Apart from the worries raised over the CPS decision-making process, the practical difficulties faced by Sheffield-based Simpson in running a case for two women in Kent, were substantial. He pointed out that, for a start: "It was not just a question of popping round to the local police station to ask to see documents such as witness statements."

Although the police are under no obligation to co-operate with solicitors on this sort of work, Kent police were angry that the CPS had dropped the prosecution and were extremely helpful.

The approach to Simpson came as a result of work he had done with the group Women Against Rape when working as head of the criminal department at London-based Bindmans.

But he makes it clear that the two women, who had worked for massage agencies and who claimed they were raped at knife-point, were not financially backed by the group.

"If the prosecution had failed we would have reviewed the situation relating to our costs, but the defence would undoubtedly have sought costs. They could have faced a bill of up to £20,000," he says.

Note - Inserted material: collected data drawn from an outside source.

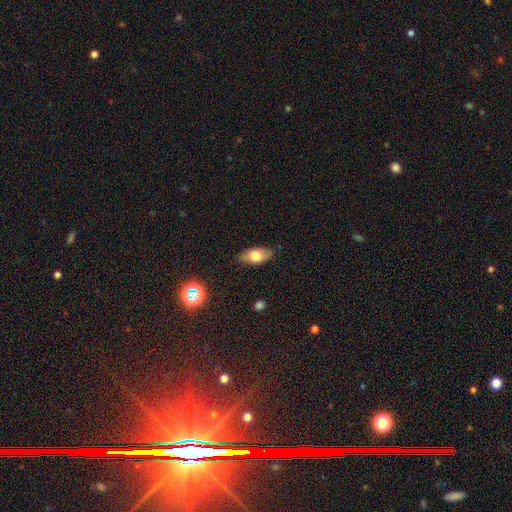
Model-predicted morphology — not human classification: The model was most divided on "smooth or featured": smooth: 73%, featured or disk: 19%, star or artifact: 8%. More confident: how rounded — in between (87%); merging — none (83%).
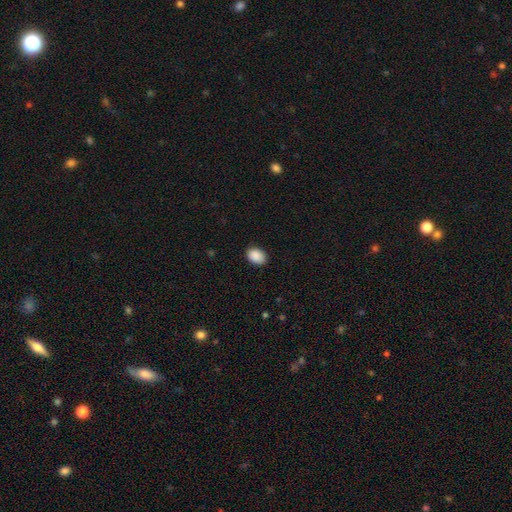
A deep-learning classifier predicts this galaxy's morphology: This is clearly a smooth galaxy (90%). How rounded: likely in between (79%). Merging: clearly none (87%).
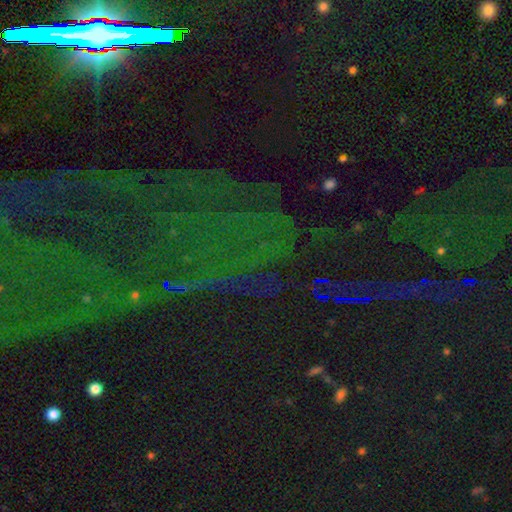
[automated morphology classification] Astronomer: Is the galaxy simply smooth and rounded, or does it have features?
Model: star or artifact — 84%.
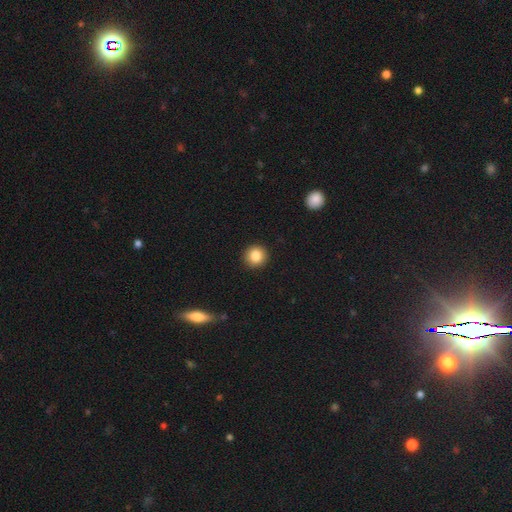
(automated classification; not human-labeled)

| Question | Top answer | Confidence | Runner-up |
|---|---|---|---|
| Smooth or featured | smooth | 85% | star or artifact (9%) |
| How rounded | round | 94% | in between (5%) |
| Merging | none | 93% | minor disturbance (5%) |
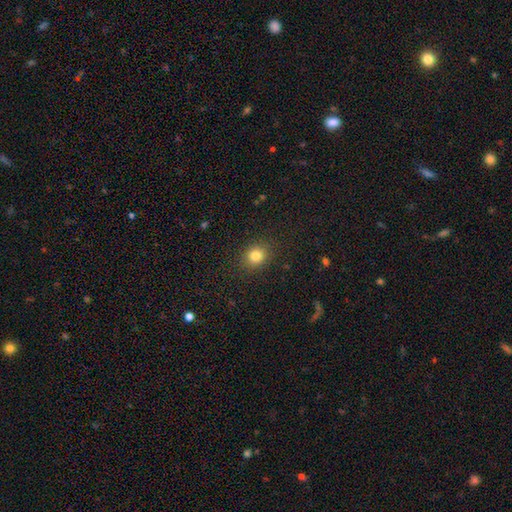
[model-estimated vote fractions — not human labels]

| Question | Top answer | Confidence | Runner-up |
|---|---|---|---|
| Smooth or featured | smooth | 82% | star or artifact (12%) |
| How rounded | round | 71% | in between (29%) |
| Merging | none | 88% | minor disturbance (8%) |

For Simpson, admitted 11 years ago, the case marked a change of direction to some of his other cases. He has established a reputation in representing victims of miscarriages of justice and represented Mark Braithwaite, one of the Tottenham Three freed by the Court of Appeal. The Kent case, however, highlights that there are two sides to the miscarriage of justice coin and that victims of crime, along with those wrongly accused and convicted of offences, equally need their interests protected.

"I like to consider my role as being able to assist people to obtain justice they have otherwise been denied," Simpson says. "The Kent case spotlights the fact this applies to victims of crime as well as those wrongly accused of crime."